Practical pearls for surgical success
Dr. Shamie offers three pearls that apply to not only LRI but all surgical procedures.
Pearl 1: Seek out and take advantage of mentoring opportunities.
When multifocal toric lenses first became available, none of the colleagues in Dr. Shamie’s practice were implanting advanced technology lenses
However, she knew these were something she wanted to add to her armamentarium, so she took it upon herself to reach out to an Alcon representative and later Samuel Masket, MD, who was one of the most experienced surgeons with torics at the time.
In the spirit of the interventional mindset, she flew to Los Angeles and spent 2 days learning the technique, asking questions, and taking notes. She returned home to perform the first multifocal toric implant in the Northwest.
Dr. Shamie urges ophthalmologists to take advantage of all opportunities to be mentored, whether it be in-person one-on-one, through virtual education, by utilizing online American Academy of Ophthalmology
(AAO) resources, or at conferences and classes.
Pearl 2: Educate yourself on the available technology and techniques prior to presenting it to patients.
Be fully equipped with the necessary knowledge and skills before introducing an option to a patient. This requires diligence in maintaining an ongoing awareness of the latest breakthroughs in the field and a commitment to continuing education.
Pearl 3: Commit to remaining with patients from surgery to satisfaction.
One of the biggest takeaways for Dr. Shamie from this case was Dr. Wörtz’s unwavering dedication to stay the course and see the case through to the end.
She emphasizes how important it is for doctors to offer patients the reassurance that they will remain with them throughout their entire journey and will continue to seek solutions until they are satisfied or have achieved the best outcome possible.
In a nutshell, Dr. Shamie feels that to serve their patients in 2023 adequately, all cataract surgeons
should be treating astigmatism or taking the steps and receiving the training that will allow them to do so.
Dr.

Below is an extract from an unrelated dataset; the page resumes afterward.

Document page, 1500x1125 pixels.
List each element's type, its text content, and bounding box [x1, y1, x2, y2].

Wörtz goes a step further, saying that not only should ophthalmologists be actively adding “skills to their toolbelt,” but should be encouraging colleagues to do the same to address astigmatism surgically.
Dr. Gupta adds that the joy of ophthalmology is the ever-advancing technology and the multitude of tools that surgeons have at their fingertips. She encourages surgeons to take full advantage of the devices/techniques as well as the expertise of those who are more experienced and can guide the early journey into new procedures and surgical success.

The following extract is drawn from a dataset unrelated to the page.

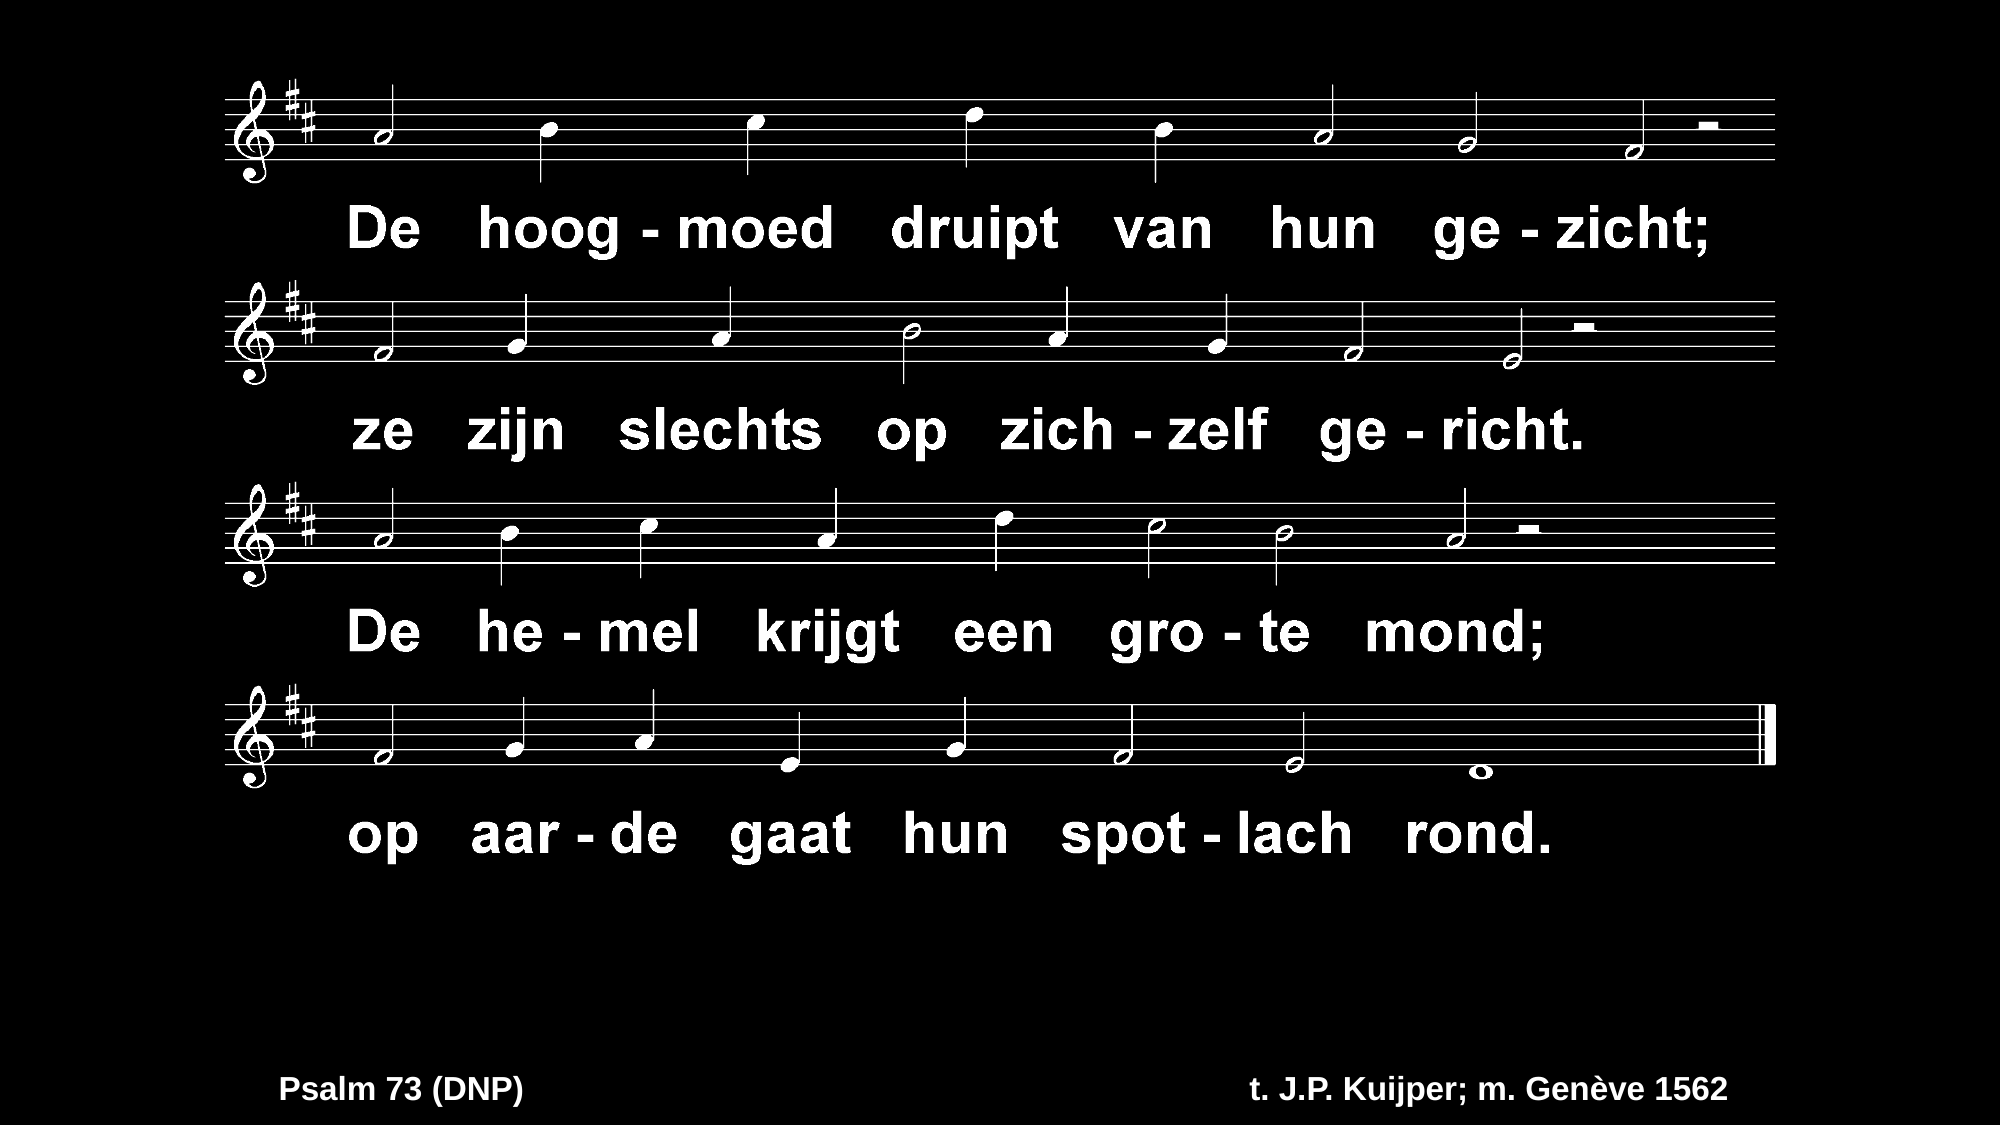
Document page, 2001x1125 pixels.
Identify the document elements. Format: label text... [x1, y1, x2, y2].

text_box Psalm 73 (DNP) t. J.P. Kuijper; m. Genève 1562 [263, 1059, 1745, 1115]
picture [208, 62, 1792, 882]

Disclaimer: The Wörtz-Gupta Formula (Patent Pending) femtosecond laser arcuate incision calculator is meant to serve as an adjunct tool to assist physicians in the correction of astigmatism in conjunction with the intraocular lens (IOL) placement.
The information contained herein is derived from the work and nomogram(s) of Gary Wörtz, MD, and Preeya Gupta, MD. The medical opinions and views expressed in the Calculator are those of Drs. Wörtz and Gupta and not those of any manufacturer of femtosecond lasers.